Prompt:
Restrict the output to the lines below starting at the one that contains "11: (334, 227, 5.60)" and ending at the one that contains "22: (419, 88, 5.32)", and restate them word for word, both ends included.

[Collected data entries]
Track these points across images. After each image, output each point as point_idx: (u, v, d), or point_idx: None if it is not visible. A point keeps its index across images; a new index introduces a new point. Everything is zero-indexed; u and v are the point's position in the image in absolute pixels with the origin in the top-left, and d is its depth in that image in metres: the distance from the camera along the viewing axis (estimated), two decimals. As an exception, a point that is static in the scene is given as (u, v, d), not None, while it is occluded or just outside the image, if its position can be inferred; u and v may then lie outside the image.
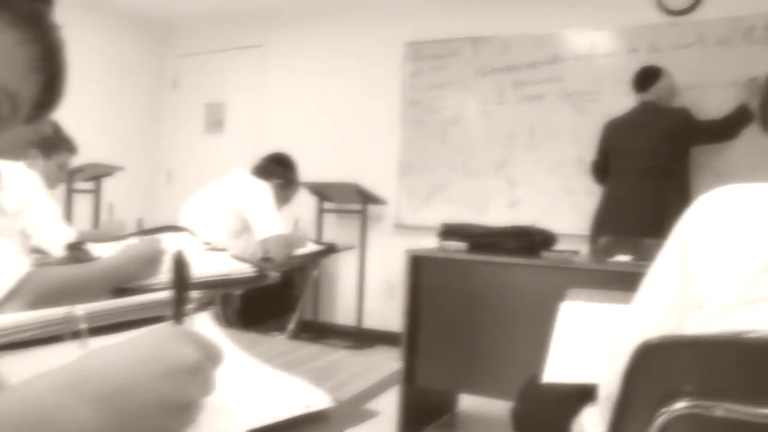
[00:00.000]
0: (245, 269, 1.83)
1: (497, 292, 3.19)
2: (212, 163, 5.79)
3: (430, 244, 3.68)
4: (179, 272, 0.63)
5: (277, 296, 3.26)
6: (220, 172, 3.56)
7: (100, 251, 1.85)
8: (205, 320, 0.80)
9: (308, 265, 3.70)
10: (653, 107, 4.09)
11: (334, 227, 5.60)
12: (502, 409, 3.37)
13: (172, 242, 1.72)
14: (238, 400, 0.67)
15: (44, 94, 0.69)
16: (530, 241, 3.30)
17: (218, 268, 1.77)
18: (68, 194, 5.28)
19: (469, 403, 3.75)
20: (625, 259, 3.01)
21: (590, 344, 1.39)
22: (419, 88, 5.32)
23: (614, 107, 4.33)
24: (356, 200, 5.22)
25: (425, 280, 3.35)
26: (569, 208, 4.74)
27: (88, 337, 0.70)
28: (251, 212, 3.23)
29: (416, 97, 5.33)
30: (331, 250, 3.83)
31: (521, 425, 1.47)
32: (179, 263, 0.64)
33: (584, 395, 1.26)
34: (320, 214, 5.50)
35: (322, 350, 0.92)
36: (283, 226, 3.26)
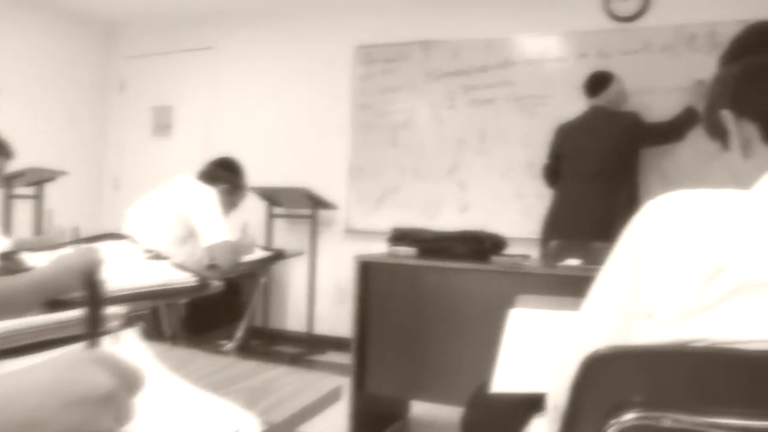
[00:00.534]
0: (186, 278, 1.77)
1: (448, 297, 3.17)
2: (160, 167, 5.67)
3: (381, 248, 3.64)
4: (92, 290, 0.58)
5: (224, 304, 3.18)
6: (168, 176, 3.48)
7: (35, 261, 1.77)
8: (131, 337, 0.74)
9: (257, 271, 3.62)
10: (604, 112, 4.13)
11: (284, 232, 5.54)
12: (453, 414, 3.35)
13: (111, 251, 1.65)
14: (159, 428, 0.62)
15: None
16: (480, 246, 3.28)
17: (158, 277, 1.71)
18: (6, 200, 5.11)
19: (420, 409, 3.72)
20: (575, 263, 3.02)
21: (539, 353, 1.37)
22: (370, 91, 5.29)
23: (564, 111, 4.36)
24: (306, 205, 5.16)
25: (375, 286, 3.31)
26: (520, 211, 4.76)
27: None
28: (197, 218, 3.15)
29: (367, 100, 5.30)
30: (279, 256, 3.77)
31: (471, 434, 1.45)
32: (92, 281, 0.58)
33: (533, 404, 1.24)
34: (270, 219, 5.43)
35: (258, 367, 0.87)
36: (229, 232, 3.19)
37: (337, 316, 5.26)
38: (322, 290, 5.37)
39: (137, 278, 1.60)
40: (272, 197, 5.33)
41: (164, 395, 0.67)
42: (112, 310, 0.70)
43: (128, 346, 0.72)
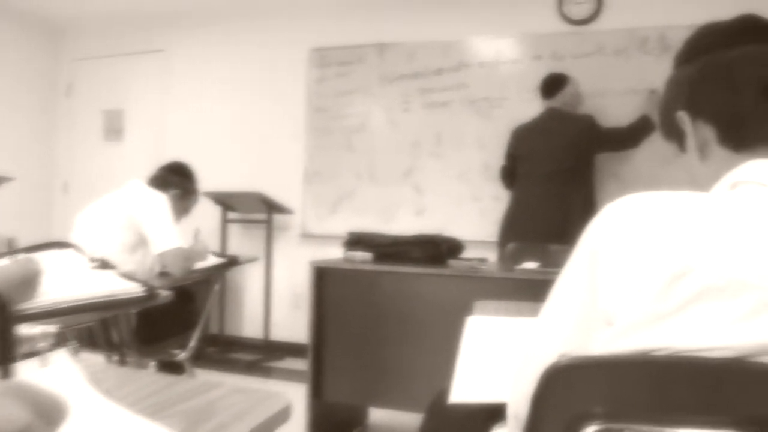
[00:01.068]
0: (133, 289, 1.70)
1: (405, 302, 3.14)
2: (112, 172, 5.54)
3: (337, 253, 3.60)
4: (1, 313, 0.53)
5: (177, 312, 3.09)
6: (121, 182, 3.38)
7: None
8: (62, 359, 0.69)
9: (211, 278, 3.55)
10: (559, 113, 4.14)
11: (238, 238, 5.46)
12: (412, 420, 3.33)
13: (53, 261, 1.58)
14: (85, 461, 0.57)
15: None
16: (437, 250, 3.26)
17: (102, 288, 1.64)
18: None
19: (379, 416, 3.68)
20: (532, 266, 3.01)
21: (497, 362, 1.34)
22: (324, 94, 5.25)
23: (519, 113, 4.37)
24: (261, 210, 5.09)
25: (331, 292, 3.27)
26: (476, 214, 4.76)
27: None
28: (147, 225, 3.06)
29: (321, 103, 5.25)
30: (233, 262, 3.69)
31: (430, 443, 1.41)
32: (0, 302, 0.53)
33: (493, 413, 1.21)
34: (224, 224, 5.35)
35: (201, 386, 0.82)
36: (181, 238, 3.11)
37: (293, 321, 5.20)
38: (278, 296, 5.31)
39: (80, 289, 1.54)
40: (226, 202, 5.25)
41: (93, 424, 0.62)
42: (40, 329, 0.65)
43: (58, 368, 0.66)
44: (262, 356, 5.04)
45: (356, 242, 3.43)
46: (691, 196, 0.88)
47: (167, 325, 3.14)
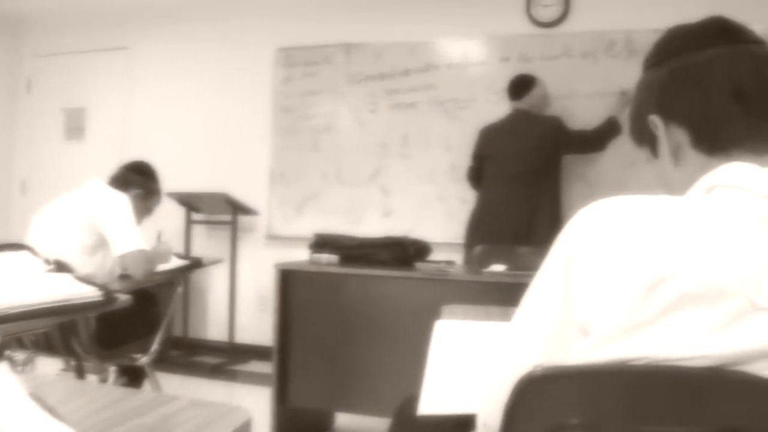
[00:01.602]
0: (90, 293, 1.64)
1: (371, 305, 3.11)
2: (73, 172, 5.40)
3: (303, 255, 3.56)
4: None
5: (139, 316, 3.01)
6: (81, 182, 3.29)
7: None
8: (1, 372, 0.64)
9: (174, 280, 3.48)
10: (526, 115, 4.14)
11: (203, 239, 5.38)
12: (379, 425, 3.30)
13: (5, 263, 1.51)
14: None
15: None
16: (404, 252, 3.24)
17: (57, 292, 1.57)
18: None
19: (345, 420, 3.64)
20: (500, 268, 3.00)
21: (467, 369, 1.31)
22: (291, 94, 5.19)
23: (486, 115, 4.36)
24: (226, 211, 5.03)
25: (296, 294, 3.23)
26: (443, 216, 4.74)
27: None
28: (107, 226, 2.98)
29: (288, 104, 5.19)
30: (197, 264, 3.62)
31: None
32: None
33: (462, 421, 1.18)
34: (188, 225, 5.26)
35: (156, 400, 0.77)
36: (143, 240, 3.03)
37: (258, 324, 5.14)
38: (243, 298, 5.24)
39: (32, 294, 1.47)
40: (190, 203, 5.17)
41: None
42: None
43: (-1, 382, 0.62)
44: (226, 359, 4.97)
45: (322, 244, 3.39)
46: (667, 200, 0.86)
47: (128, 328, 3.06)
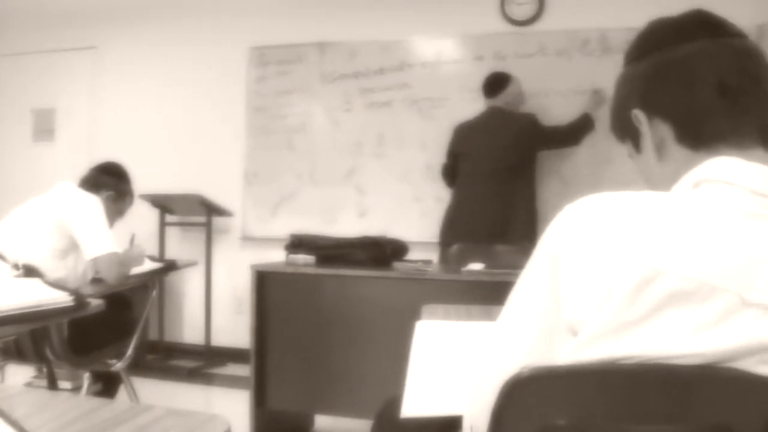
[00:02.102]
0: (60, 298, 1.59)
1: (349, 306, 3.09)
2: (42, 175, 5.30)
3: (279, 256, 3.53)
4: None
5: (112, 320, 2.94)
6: (51, 184, 3.22)
7: None
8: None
9: (148, 283, 3.42)
10: (501, 112, 4.14)
11: (177, 241, 5.32)
12: (360, 427, 3.27)
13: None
14: None
15: None
16: (381, 252, 3.22)
17: (26, 298, 1.53)
18: None
19: (325, 423, 3.61)
20: (478, 267, 2.98)
21: (449, 370, 1.29)
22: (264, 94, 5.14)
23: (461, 114, 4.35)
24: (200, 212, 4.97)
25: (273, 296, 3.19)
26: (419, 215, 4.72)
27: None
28: (78, 229, 2.92)
29: (261, 103, 5.15)
30: (171, 267, 3.57)
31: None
32: None
33: (446, 423, 1.17)
34: (162, 227, 5.19)
35: (130, 410, 0.74)
36: (115, 242, 2.98)
37: (235, 326, 5.09)
38: (219, 300, 5.19)
39: (3, 299, 1.43)
40: (164, 204, 5.10)
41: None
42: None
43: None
44: (203, 363, 4.92)
45: (298, 245, 3.36)
46: (653, 196, 0.84)
47: (102, 333, 3.01)
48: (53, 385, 2.73)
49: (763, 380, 0.74)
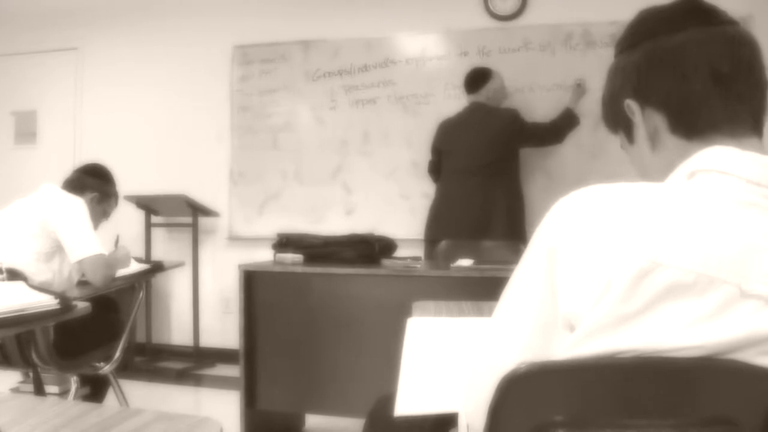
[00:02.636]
0: (45, 301, 1.56)
1: (339, 304, 3.07)
2: (24, 178, 5.25)
3: (266, 256, 3.51)
4: None
5: (99, 322, 2.91)
6: (34, 186, 3.18)
7: None
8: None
9: (135, 285, 3.39)
10: (483, 108, 4.13)
11: (163, 242, 5.28)
12: (351, 426, 3.26)
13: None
14: None
15: None
16: (370, 249, 3.20)
17: (10, 302, 1.50)
18: None
19: (316, 422, 3.59)
20: (467, 262, 2.97)
21: (443, 367, 1.27)
22: (248, 93, 5.11)
23: (446, 110, 4.35)
24: (186, 213, 4.93)
25: (261, 295, 3.17)
26: (406, 212, 4.71)
27: None
28: (63, 231, 2.88)
29: (245, 102, 5.11)
30: (158, 268, 3.53)
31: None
32: None
33: (440, 420, 1.15)
34: (148, 229, 5.15)
35: (119, 414, 0.72)
36: (100, 244, 2.94)
37: (223, 327, 5.07)
38: (206, 301, 5.15)
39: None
40: (149, 205, 5.06)
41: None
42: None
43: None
44: (192, 364, 4.89)
45: (286, 244, 3.34)
46: (649, 187, 0.83)
47: (89, 336, 2.97)
48: (40, 390, 2.70)
49: (762, 371, 0.74)
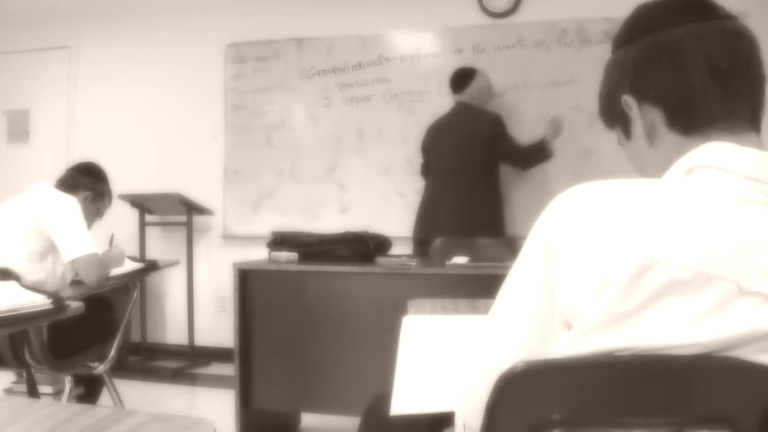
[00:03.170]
0: (38, 301, 1.55)
1: (334, 302, 3.06)
2: (17, 177, 5.21)
3: (261, 254, 3.50)
4: None
5: (93, 322, 2.90)
6: (27, 186, 3.15)
7: None
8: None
9: (129, 284, 3.37)
10: (467, 108, 4.14)
11: (158, 241, 5.26)
12: (346, 424, 3.26)
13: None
14: None
15: None
16: (365, 247, 3.19)
17: (3, 302, 1.49)
18: None
19: (311, 420, 3.58)
20: (462, 260, 2.97)
21: (439, 365, 1.27)
22: (242, 91, 5.10)
23: (440, 107, 4.34)
24: (180, 211, 4.92)
25: (256, 294, 3.16)
26: (401, 210, 4.70)
27: None
28: (56, 230, 2.86)
29: (239, 100, 5.10)
30: (152, 267, 3.52)
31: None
32: None
33: (436, 419, 1.15)
34: (142, 227, 5.14)
35: (112, 416, 0.71)
36: (94, 244, 2.93)
37: (218, 326, 5.06)
38: (201, 300, 5.14)
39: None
40: (143, 204, 5.05)
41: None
42: None
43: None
44: (187, 363, 4.88)
45: (280, 242, 3.33)
46: (647, 184, 0.82)
47: (83, 336, 2.96)
48: (33, 390, 2.68)
49: (760, 369, 0.73)
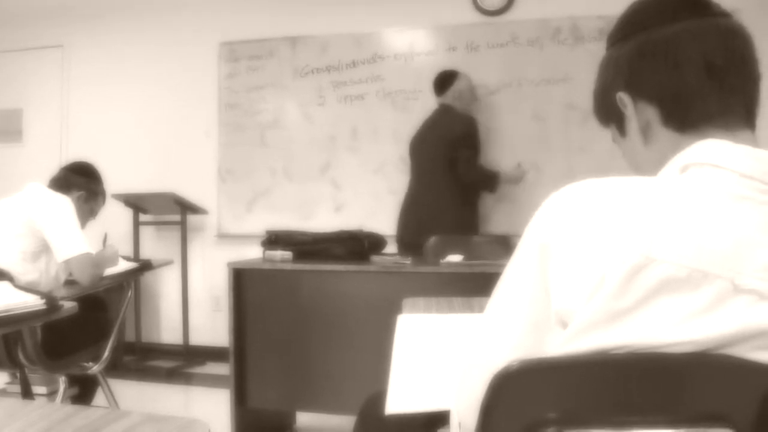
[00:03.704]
0: (31, 301, 1.54)
1: (328, 301, 3.06)
2: (11, 176, 5.19)
3: (255, 253, 3.49)
4: None
5: (88, 322, 2.89)
6: (20, 185, 3.14)
7: None
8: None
9: (123, 284, 3.36)
10: (446, 110, 4.16)
11: (152, 240, 5.25)
12: (342, 423, 3.25)
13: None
14: None
15: None
16: (359, 245, 3.19)
17: (-4, 303, 1.48)
18: None
19: (307, 419, 3.58)
20: (456, 258, 2.97)
21: (434, 364, 1.26)
22: (236, 90, 5.09)
23: (434, 106, 4.33)
24: (174, 211, 4.90)
25: (251, 293, 3.15)
26: (395, 208, 4.68)
27: None
28: (50, 230, 2.85)
29: (233, 99, 5.09)
30: (146, 267, 3.51)
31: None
32: None
33: (431, 418, 1.14)
34: (136, 227, 5.12)
35: (106, 416, 0.70)
36: (88, 243, 2.92)
37: (213, 325, 5.05)
38: (196, 299, 5.13)
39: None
40: (137, 204, 5.03)
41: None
42: None
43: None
44: (182, 362, 4.87)
45: (275, 241, 3.33)
46: (641, 181, 0.82)
47: (77, 336, 2.94)
48: (27, 391, 2.68)
49: (756, 366, 0.73)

Solution for this exercise:
11: (334, 227, 5.60)
12: (502, 409, 3.37)
13: (172, 242, 1.72)
14: (238, 400, 0.67)
15: (44, 94, 0.69)
16: (530, 241, 3.30)
17: (218, 268, 1.77)
18: (68, 194, 5.28)
19: (469, 403, 3.75)
20: (625, 259, 3.01)
21: (590, 344, 1.39)
22: (419, 88, 5.32)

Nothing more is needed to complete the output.